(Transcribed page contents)

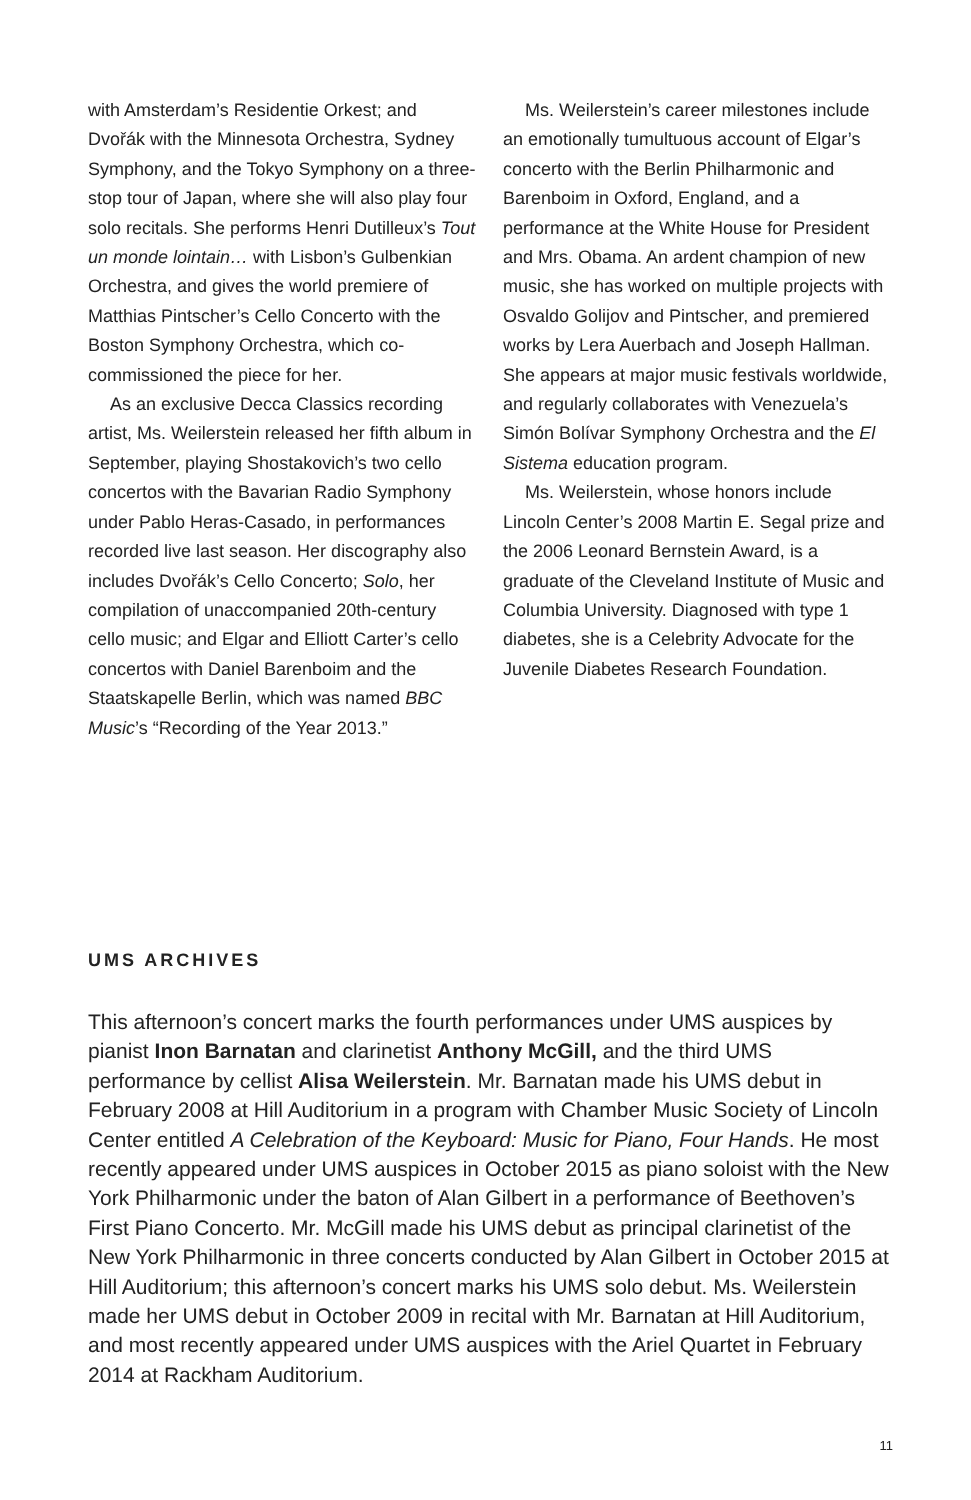with Amsterdam’s Residentie Orkest; and Dvořák with the Minnesota Orchestra, Sydney Symphony, and the Tokyo Symphony on a three-stop tour of Japan, where she will also play four solo recitals. She performs Henri Dutilleux’s Tout un monde lointain… with Lisbon’s Gulbenkian Orchestra, and gives the world premiere of Matthias Pintscher’s Cello Concerto with the Boston Symphony Orchestra, which co-commissioned the piece for her.
As an exclusive Decca Classics recording artist, Ms. Weilerstein released her fifth album in September, playing Shostakovich’s two cello concertos with the Bavarian Radio Symphony under Pablo Heras-Casado, in performances recorded live last season. Her discography also includes Dvořák’s Cello Concerto; Solo, her compilation of unaccompanied 20th-century cello music; and Elgar and Elliott Carter’s cello concertos with Daniel Barenboim and the Staatskapelle Berlin, which was named BBC Music’s “Recording of the Year 2013.”
Ms. Weilerstein’s career milestones include an emotionally tumultuous account of Elgar’s concerto with the Berlin Philharmonic and Barenboim in Oxford, England, and a performance at the White House for President and Mrs. Obama. An ardent champion of new music, she has worked on multiple projects with Osvaldo Golijov and Pintscher, and premiered works by Lera Auerbach and Joseph Hallman. She appears at major music festivals worldwide, and regularly collaborates with Venezuela’s Simón Bolívar Symphony Orchestra and the El Sistema education program.
Ms. Weilerstein, whose honors include Lincoln Center’s 2008 Martin E. Segal prize and the 2006 Leonard Bernstein Award, is a graduate of the Cleveland Institute of Music and Columbia University. Diagnosed with type 1 diabetes, she is a Celebrity Advocate for the Juvenile Diabetes Research Foundation.
UMS ARCHIVES
This afternoon’s concert marks the fourth performances under UMS auspices by pianist Inon Barnatan and clarinetist Anthony McGill, and the third UMS performance by cellist Alisa Weilerstein. Mr. Barnatan made his UMS debut in February 2008 at Hill Auditorium in a program with Chamber Music Society of Lincoln Center entitled A Celebration of the Keyboard: Music for Piano, Four Hands. He most recently appeared under UMS auspices in October 2015 as piano soloist with the New York Philharmonic under the baton of Alan Gilbert in a performance of Beethoven’s First Piano Concerto. Mr. McGill made his UMS debut as principal clarinetist of the New York Philharmonic in three concerts conducted by Alan Gilbert in October 2015 at Hill Auditorium; this afternoon’s concert marks his UMS solo debut. Ms. Weilerstein made her UMS debut in October 2009 in recital with Mr. Barnatan at Hill Auditorium, and most recently appeared under UMS auspices with the Ariel Quartet in February 2014 at Rackham Auditorium.
11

- What to do -
Each line from the start of the entries to the line holding "UMS ARCHIVES" is to be given again exactly, both ends included, and each picture is to be left out.

- Worked solution -
with Amsterdam’s Residentie Orkest; and Dvořák with the Minnesota Orchestra, Sydney Symphony, and the Tokyo Symphony on a three-stop tour of Japan, where she will also play four solo recitals. She performs Henri Dutilleux’s Tout un monde lointain… with Lisbon’s Gulbenkian Orchestra, and gives the world premiere of Matthias Pintscher’s Cello Concerto with the Boston Symphony Orchestra, which co-commissioned the piece for her.
As an exclusive Decca Classics recording artist, Ms. Weilerstein released her fifth album in September, playing Shostakovich’s two cello concertos with the Bavarian Radio Symphony under Pablo Heras-Casado, in performances recorded live last season. Her discography also includes Dvořák’s Cello Concerto; Solo, her compilation of unaccompanied 20th-century cello music; and Elgar and Elliott Carter’s cello concertos with Daniel Barenboim and the Staatskapelle Berlin, which was named BBC Music’s “Recording of the Year 2013.”
Ms. Weilerstein’s career milestones include an emotionally tumultuous account of Elgar’s concerto with the Berlin Philharmonic and Barenboim in Oxford, England, and a performance at the White House for President and Mrs. Obama. An ardent champion of new music, she has worked on multiple projects with Osvaldo Golijov and Pintscher, and premiered works by Lera Auerbach and Joseph Hallman. She appears at major music festivals worldwide, and regularly collaborates with Venezuela’s Simón Bolívar Symphony Orchestra and the El Sistema education program.
Ms. Weilerstein, whose honors include Lincoln Center’s 2008 Martin E. Segal prize and the 2006 Leonard Bernstein Award, is a graduate of the Cleveland Institute of Music and Columbia University. Diagnosed with type 1 diabetes, she is a Celebrity Advocate for the Juvenile Diabetes Research Foundation.
UMS ARCHIVES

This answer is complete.